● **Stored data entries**
---
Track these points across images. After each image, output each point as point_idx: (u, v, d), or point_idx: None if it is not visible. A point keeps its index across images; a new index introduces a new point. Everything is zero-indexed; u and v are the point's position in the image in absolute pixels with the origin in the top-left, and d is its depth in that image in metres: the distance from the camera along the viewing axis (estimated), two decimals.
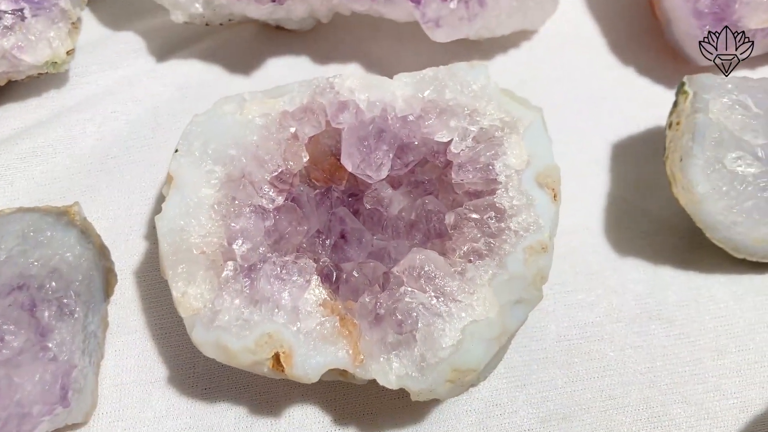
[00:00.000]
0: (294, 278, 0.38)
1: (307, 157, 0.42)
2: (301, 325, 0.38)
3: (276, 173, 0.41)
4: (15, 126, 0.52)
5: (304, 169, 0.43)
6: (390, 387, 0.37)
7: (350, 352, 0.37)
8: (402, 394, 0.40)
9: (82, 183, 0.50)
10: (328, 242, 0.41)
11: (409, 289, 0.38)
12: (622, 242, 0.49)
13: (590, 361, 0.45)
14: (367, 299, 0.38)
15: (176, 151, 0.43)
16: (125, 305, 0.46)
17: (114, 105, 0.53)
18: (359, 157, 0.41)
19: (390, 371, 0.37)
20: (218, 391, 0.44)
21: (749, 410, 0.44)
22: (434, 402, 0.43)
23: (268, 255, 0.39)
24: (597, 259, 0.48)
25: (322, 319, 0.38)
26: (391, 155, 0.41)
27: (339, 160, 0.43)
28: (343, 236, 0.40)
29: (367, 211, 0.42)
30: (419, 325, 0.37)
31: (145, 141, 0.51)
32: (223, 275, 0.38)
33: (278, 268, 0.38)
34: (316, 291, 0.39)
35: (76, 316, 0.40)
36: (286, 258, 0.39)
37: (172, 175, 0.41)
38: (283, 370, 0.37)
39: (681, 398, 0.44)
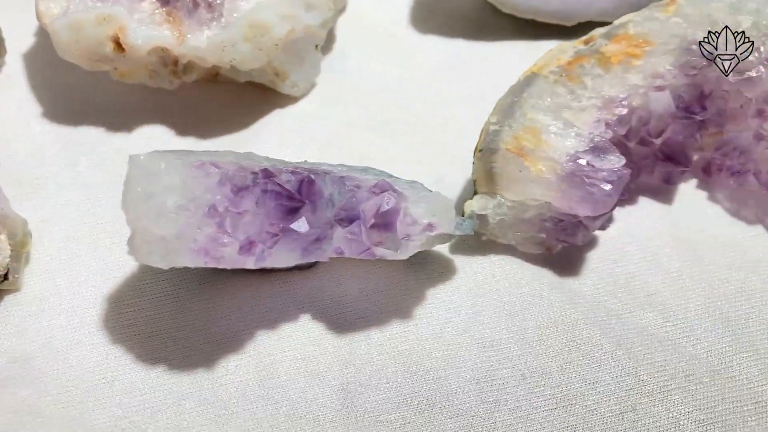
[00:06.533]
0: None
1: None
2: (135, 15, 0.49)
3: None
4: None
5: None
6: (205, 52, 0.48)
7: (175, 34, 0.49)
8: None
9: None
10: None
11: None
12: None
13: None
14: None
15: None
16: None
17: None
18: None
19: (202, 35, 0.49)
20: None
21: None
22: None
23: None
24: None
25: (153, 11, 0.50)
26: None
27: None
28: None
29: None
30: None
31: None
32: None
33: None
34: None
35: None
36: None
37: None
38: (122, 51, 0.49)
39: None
---
● **Work request**
I would like the lines from the one with "8: (402, 394, 0.40)" through the last line of the data above retyped exactly, with pictures left out, please.

● **Response**
8: (402, 394, 0.40)
9: (82, 183, 0.50)
10: (328, 242, 0.41)
11: (409, 289, 0.38)
12: (622, 242, 0.49)
13: (590, 361, 0.45)
14: (367, 299, 0.38)
15: (176, 151, 0.43)
16: (125, 305, 0.46)
17: (114, 105, 0.53)
18: (359, 157, 0.41)
19: (390, 371, 0.37)
20: (218, 391, 0.44)
21: (749, 410, 0.44)
22: (434, 402, 0.43)
23: (268, 255, 0.39)
24: (597, 259, 0.48)
25: (322, 319, 0.38)
26: (391, 155, 0.41)
27: (339, 160, 0.43)
28: (343, 236, 0.40)
29: (367, 211, 0.42)
30: (419, 325, 0.37)
31: (145, 141, 0.51)
32: (223, 275, 0.38)
33: (278, 268, 0.38)
34: (316, 291, 0.39)
35: (76, 316, 0.40)
36: (286, 258, 0.39)
37: (172, 175, 0.41)
38: (283, 370, 0.37)
39: (681, 398, 0.44)
[00:06.533]
0: None
1: None
2: (135, 15, 0.49)
3: None
4: None
5: None
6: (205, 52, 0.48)
7: (175, 34, 0.49)
8: None
9: None
10: None
11: None
12: None
13: None
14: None
15: None
16: None
17: None
18: None
19: (202, 35, 0.49)
20: None
21: None
22: None
23: None
24: None
25: (153, 11, 0.50)
26: None
27: None
28: None
29: None
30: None
31: None
32: None
33: None
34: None
35: None
36: None
37: None
38: (122, 51, 0.49)
39: None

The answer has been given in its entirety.